Image © Chateau La Bastide

Beijing-based wine investment group BHC International Wine Assets Management has acquired Chateau La Bastide in the Corbieres appellation of Languedoc-Roussillon.

DecanterChina.com understands from a trade source that BHC International paid €6m for the estate, which includes around 60 hectares of vines. It did the deal directly through the French agricultural land agency, SAFER.

Its acquisition comes as DecanterChina.com is aware of another Chinese investor who is close to agreeing a chateau purchase in Bordeaux.

The news suggests Chinese investors' thirst for French vineyards has not diminished, despite a challenging period for imported wine in China, as well as Chinese government austerity measures.

Noel Castinel, of real estate agency Vinea Transaction, said a further deal with a Chinese purchaser in Languedoc-Roussillon was at an advanced stage.
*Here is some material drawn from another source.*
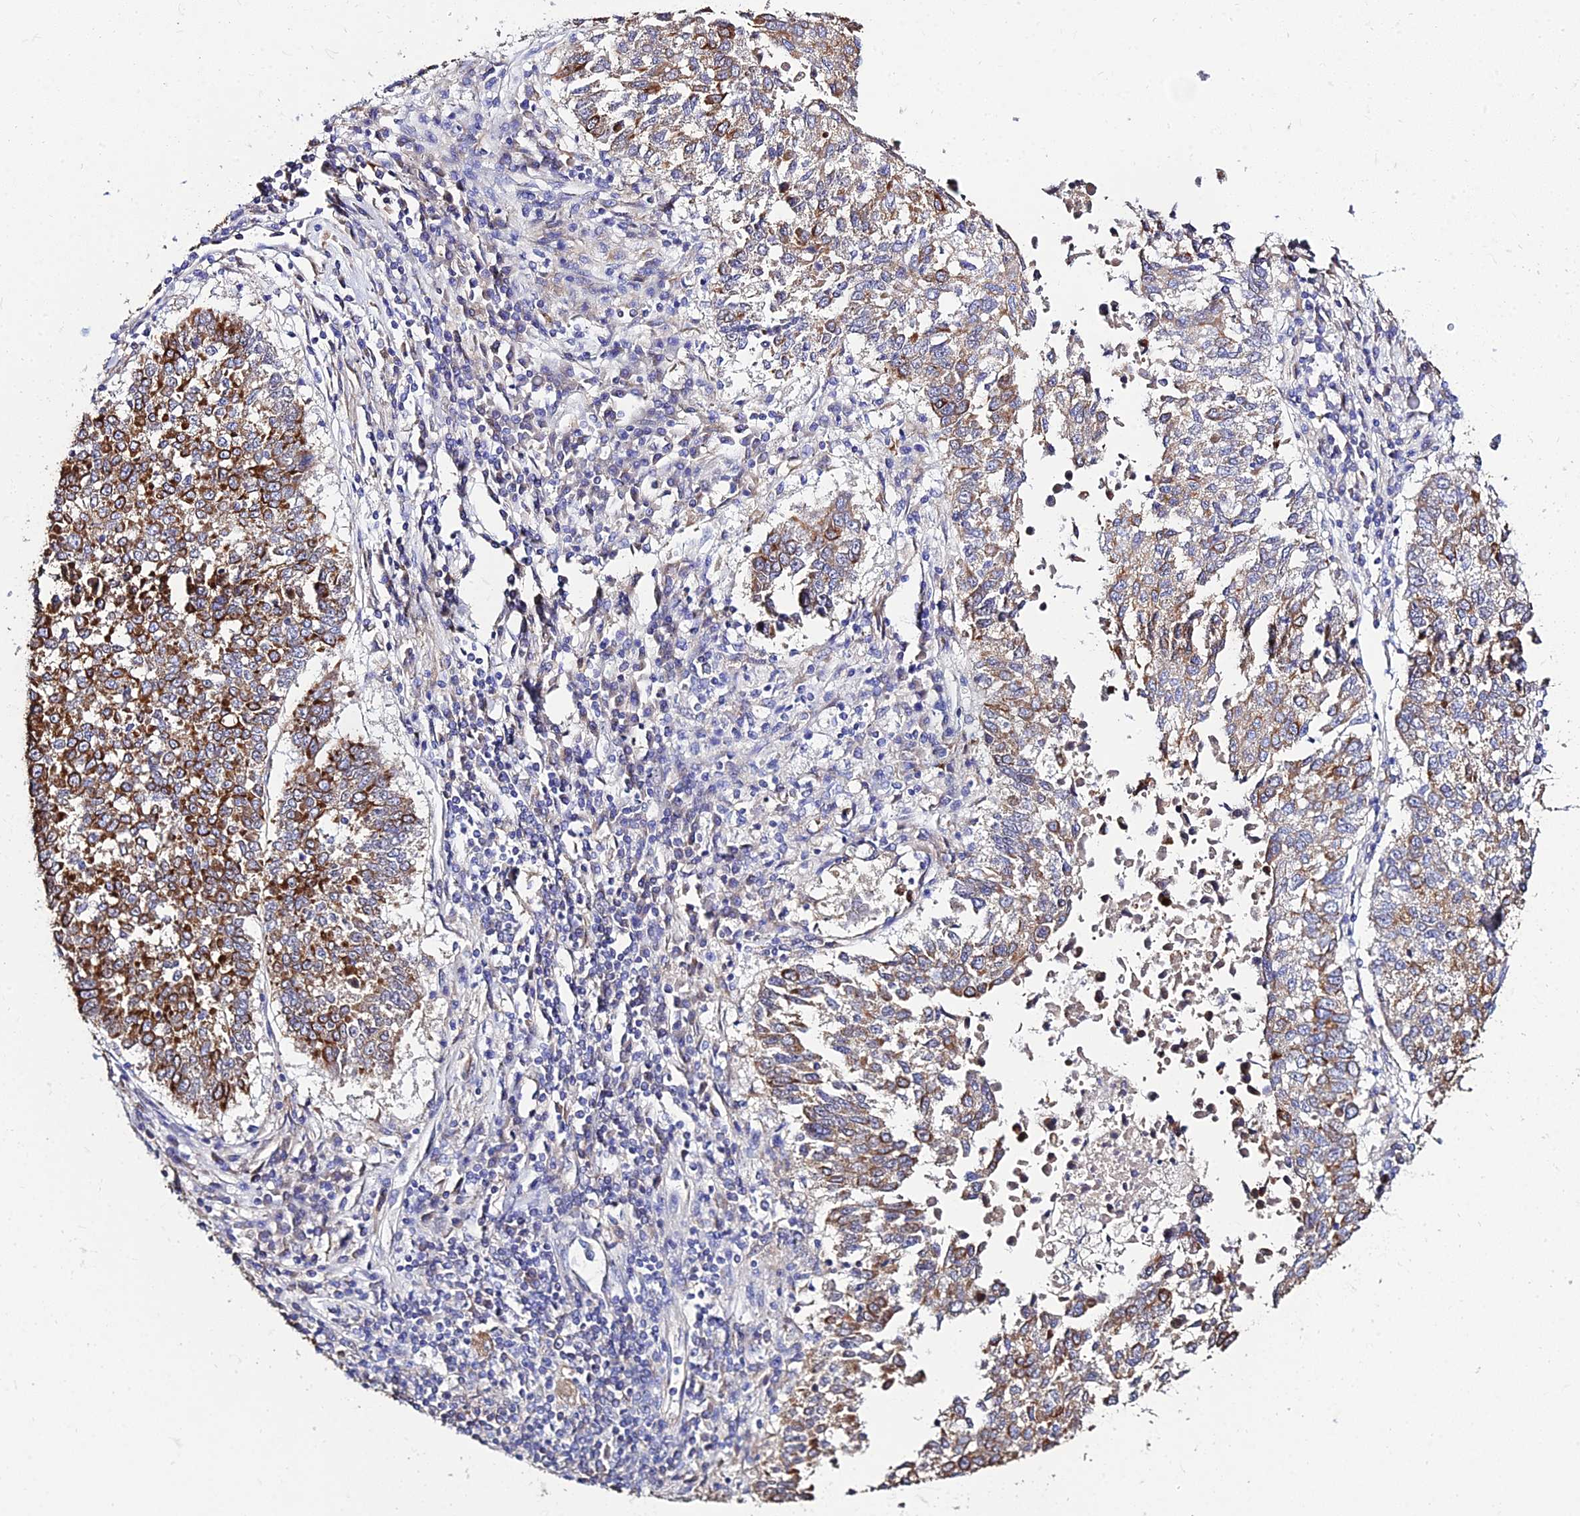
{"staining": {"intensity": "strong", "quantity": "<25%", "location": "cytoplasmic/membranous"}, "tissue": "lung cancer", "cell_type": "Tumor cells", "image_type": "cancer", "snomed": [{"axis": "morphology", "description": "Squamous cell carcinoma, NOS"}, {"axis": "topography", "description": "Lung"}], "caption": "Tumor cells show strong cytoplasmic/membranous positivity in about <25% of cells in lung cancer.", "gene": "ZXDA", "patient": {"sex": "male", "age": 73}}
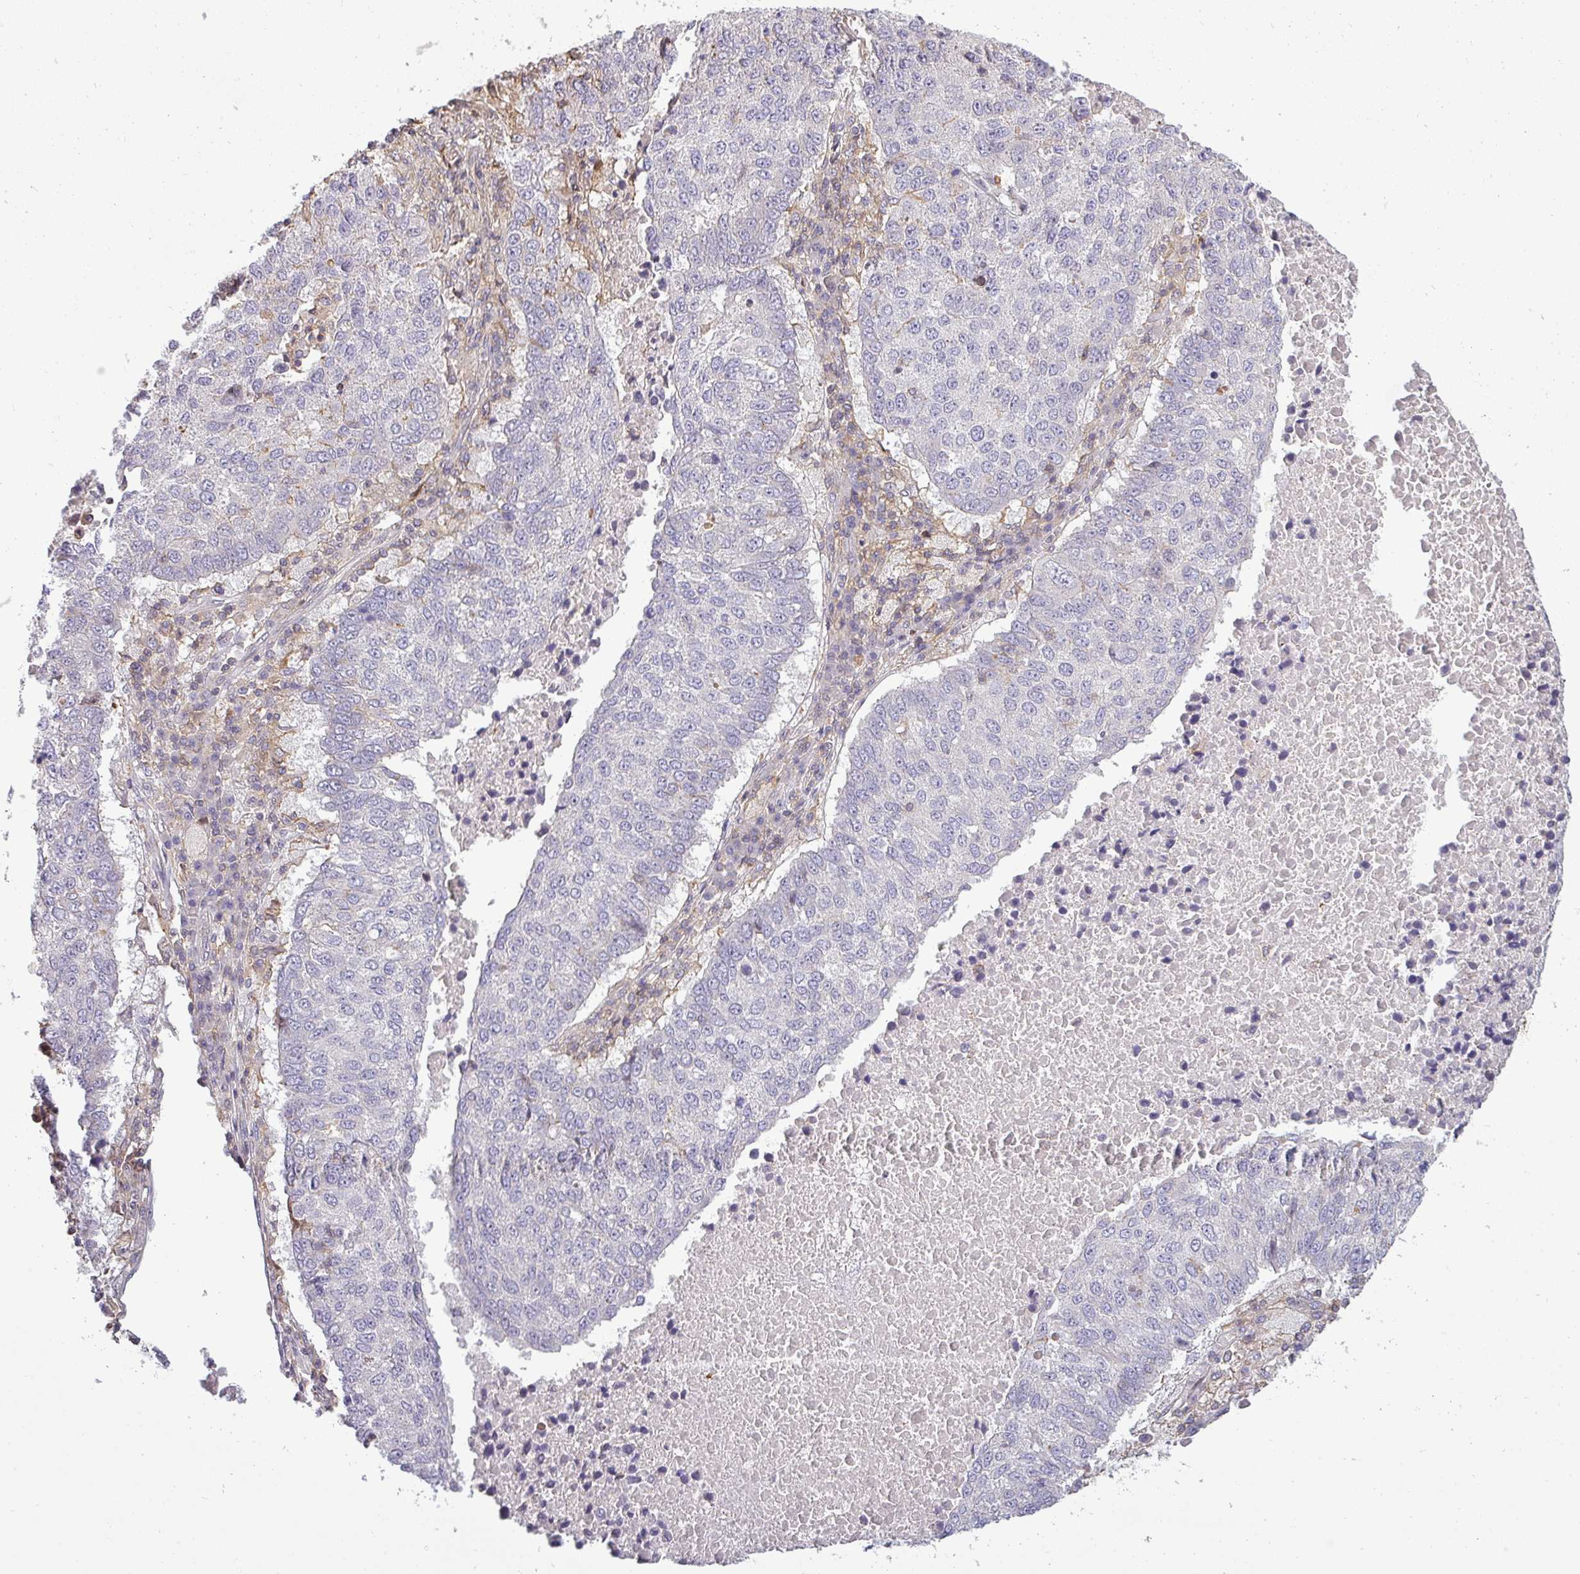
{"staining": {"intensity": "negative", "quantity": "none", "location": "none"}, "tissue": "lung cancer", "cell_type": "Tumor cells", "image_type": "cancer", "snomed": [{"axis": "morphology", "description": "Squamous cell carcinoma, NOS"}, {"axis": "topography", "description": "Lung"}], "caption": "High power microscopy micrograph of an immunohistochemistry (IHC) histopathology image of lung squamous cell carcinoma, revealing no significant positivity in tumor cells.", "gene": "ZNF835", "patient": {"sex": "male", "age": 73}}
He added that the agency was also in the process of negotiating a Chinese investor's purchase of a 20-hectare Cotes du Rhone wine estate for almost €3m. He said he couldn't name the estates or the prospective buyers at this point in the process.

Castinel said Chinese buyers were increasingly looking for 'affordable' chateaux and domaines, rather than simply those with grand cru status.

He said Languedoc-Roussillon specifically is 'becoming more and more attractive, because the prices are quite low and the quality is good'.

Adam Dakin, who has spent more than a decade in the French vineyard real estate business, said, 'The average vineyard price per hectare in Languedoc-Roussilon is €15,000, which compares to around €450,000 in Chateauneuf-de-Pape, for example.'

'Some of the land in Roussillon is almost being given away,' said Dakin, who now runs his own real estate consultancy, Wine Objectives, based between Montpellier and Nimes in Languedoc.

Rather than focusing on solely Chinese buyers, Dakin said that he sees growing numbers of French and non-French investors in general looking at the region.

Within the industry, local wine companies have also been expanding. 'Producers such as Gerard Bertrand, Jeanjean and Paul Mas have all been buying land to guarantee supply, with a view to the developing markets in Asia,' Dakin said.